Diagram showing CubeFS architecture

CubeFS consists of a metadata subsystem, data subsystem, and resource manager – which can be accessed by different clients (as a set of application processes) hosted on the containers through different file system instances called volumes. CubeFS features:

Elastic capacity and security

To solve Oppo’s hybrid cloud storage performance problem, AI training tasks are scheduled to the public cloud in the initial stages. However, this requires users to migrate CubeFS data in the Oppo private cloud to public cloud storage, meaning datasets face issues with security compliance, leading to a poor user experience and high costs to address security issues individually, because machine learning platforms cannot schedule GPU computing power with flexibility.

To tackle these issues, Oppo found a number of innovative data-caching solutions:

Data cache

The purpose of data acceleration is to cache the data extent of a file to the local disk. Due to disk resource limitations, multiple training tasks need to share cache disk space. The data cache acts as a separate data read and write service that manages cached data, which provide interfaces: read operation, write operation, delete operation, and GC of cached data.

cache layout:

A file in CubeFS consists of data extents. To facilitate the management of cached file data, a full extent is cached and an extent shard key naming convention: volume name_inodeId_extentId_fileoffset in the file uniquely identifies an extent. The location of the extent on the cache directory is computed by hash rules.

Diagram showing Oppo's cache layout

Cache consistent

Although the AI training is a write-less/read-more process, it is still necessary to ensure cache consistency for some modified files:

Diagram showing how Oppo ensures cache consistency

What’s next for Oppo?

Today, CubeFS is used as the storage engine of Oppo’s machine learning platform, which supports the scale of tens of billions of business, and hundreds of billions of training models in terms of service availability, performance and scalability.

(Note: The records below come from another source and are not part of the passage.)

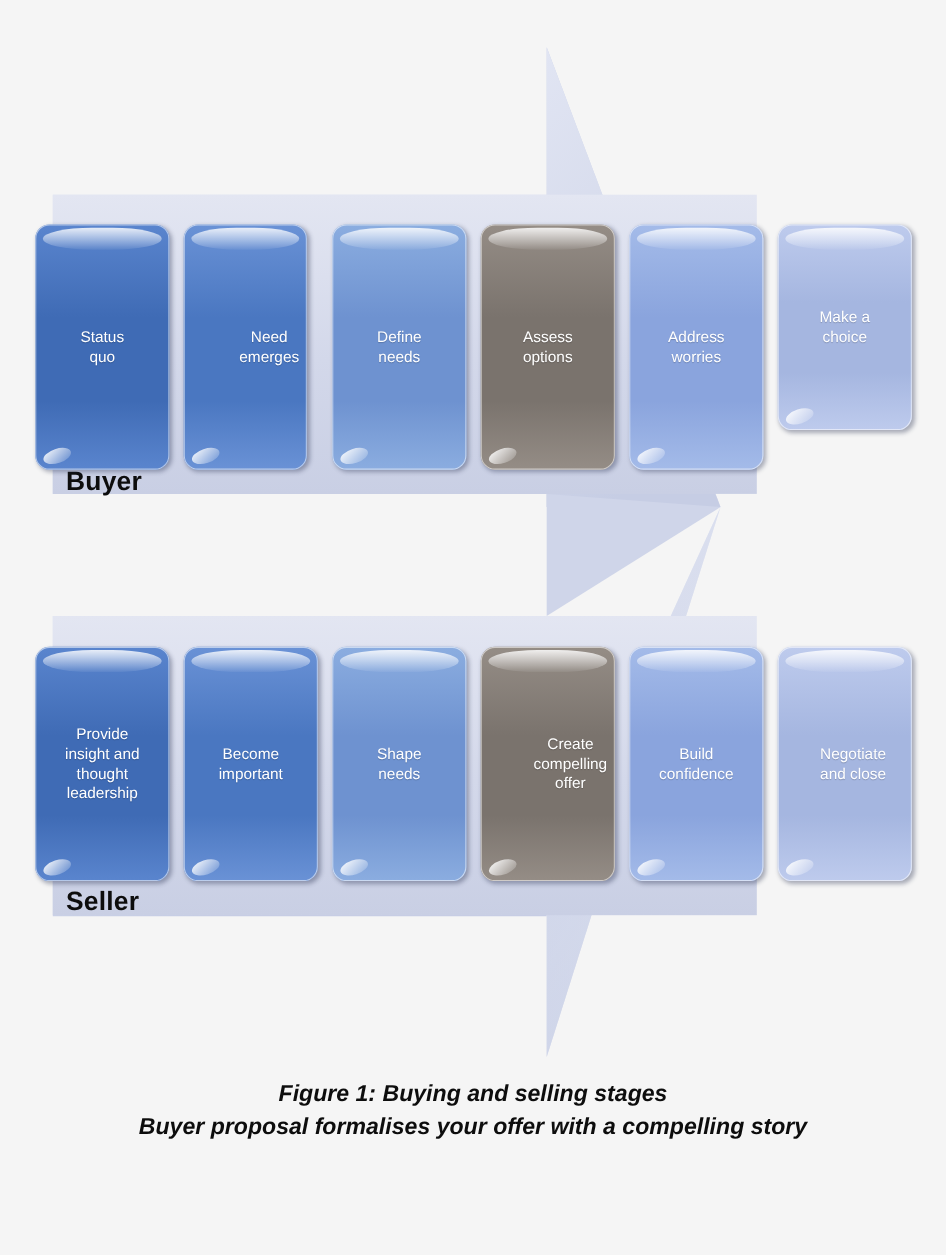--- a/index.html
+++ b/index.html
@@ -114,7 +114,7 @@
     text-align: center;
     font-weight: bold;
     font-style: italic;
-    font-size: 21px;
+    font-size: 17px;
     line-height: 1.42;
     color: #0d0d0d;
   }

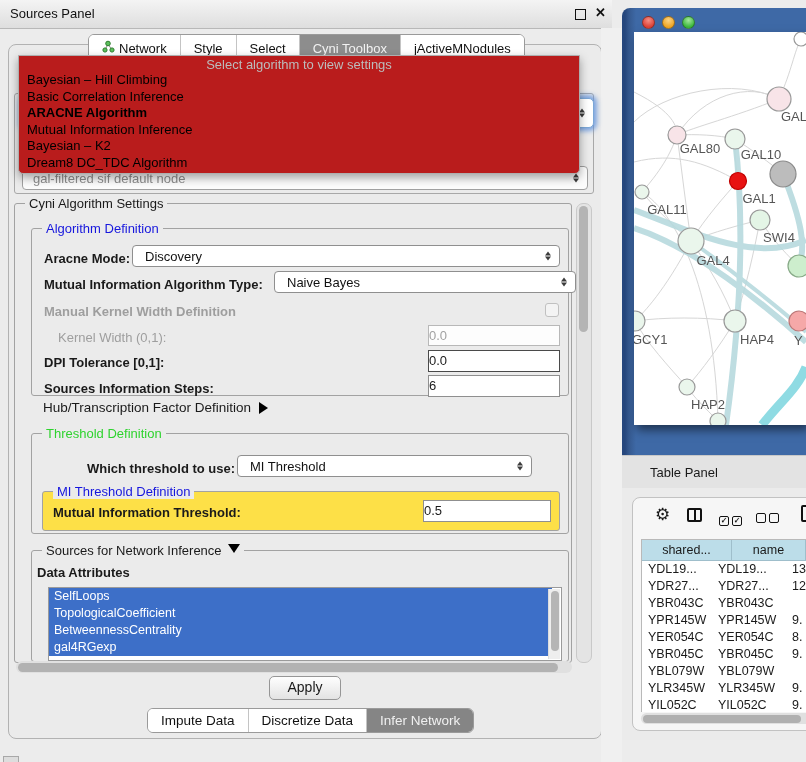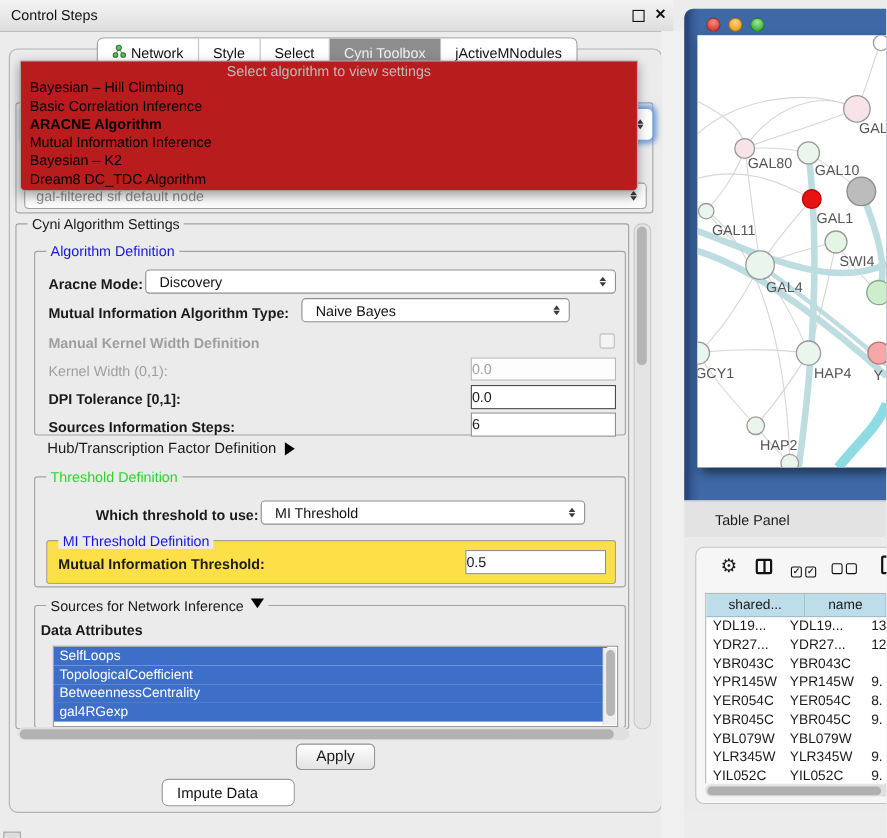--- a/index.html
+++ b/index.html
@@ -134,7 +134,7 @@
 <div class="stage">
 
   <div class="abs titlebar">
-    <span class="t">Control Steps</span>
+    <span class="t">Sources Panel</span>
     <span class="float-ic"></span>
     <span class="close-ic">✕</span>
   </div>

Because CubeFS is based on a client-side, caching solution to pull remote data to computing nodes for storage acceleration, to further expand the current use case, training datasets can be stored in the lower-cost HDD CubeFS cluster. When performing AI training, the client-side cache acceleration is enabled, which can better balance storage cost and performance.

In the future, Oppo plans to further utilize CubeFS to realize the elastic scheduling capability of the GPUs computing engine in the multi-private cloud scenario.